Davis Womack said the idea came to her when her husband showed her a video clip of comedian Lachlan Patterson. She said he was hilarious and had her and her husband cracking up, even on their second watch-through. Through their laughs, Davis Womack joked that his “whole vibe reminded me of a caveman.” And then, the idea hit her — why not have a stand-up comedy show inside a cave?
Last year’s Cave Comedy Fest was a hit, and Patterson ended up headlining the show. This Saturday, July 15, is the second annual Cave Comedy Fest, headlined by Winston Hodges in Melrose Caverns. There will be four shows inside the cave on Saturday and two shows on Sunday, with cave tourism in between showtimes. Outside the caves, Davis Womack has arranged axe throwing, cornhole and other lawn games, with a food and beverage garden featuring Ott Street Eats and Restless Moons Brewing.
You can find tickets to Cave Comedy Fest here.
Today and On…
Davis Womack says her claim to fame is having a son who made it to the NFL (go Saints!), but she’s also paved the way for local comics and entrepreneurs.
Today, she’s continuing to build a comedy scene in Harrisonburg that she hopes will one day lure the biggest names in comedy to perform here.
I feel like I had to figure it out on my own because of the lack of the immediate comedy community around here when I started — we’re building one now, but it was non-existent when I started.”
She’s even inspired her husband to do stand-up comedy on the side.

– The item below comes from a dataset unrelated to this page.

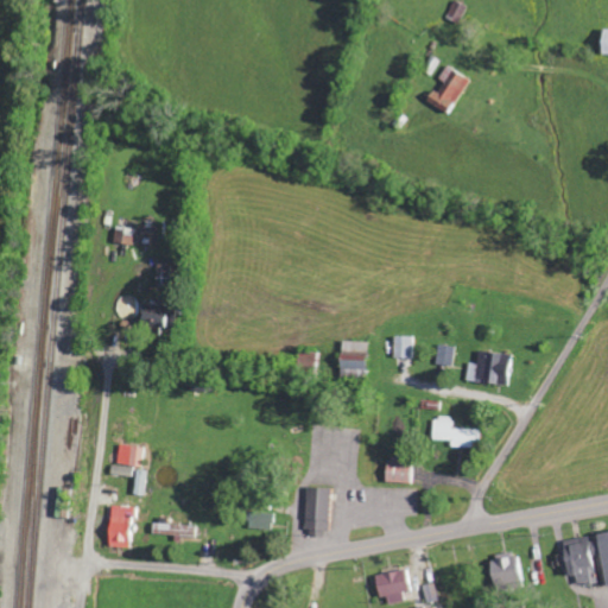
[(468,7),(456,1),(448,17),(458,23),(468,7)]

He had his first set two years ago, and now he has a guest spot in X2 Comedy shows.
Davis Womack continues to grow her projects, but she’s still the humble, smiley woman she’s always been. She’s hilarious on and off the stage, and her warmth and laughter are contagious. Davis Womack said this is only the beginning for her, and she can’t wait to see what the future holds.
“These opportunities for comedy just keep coming. It’s incredible.”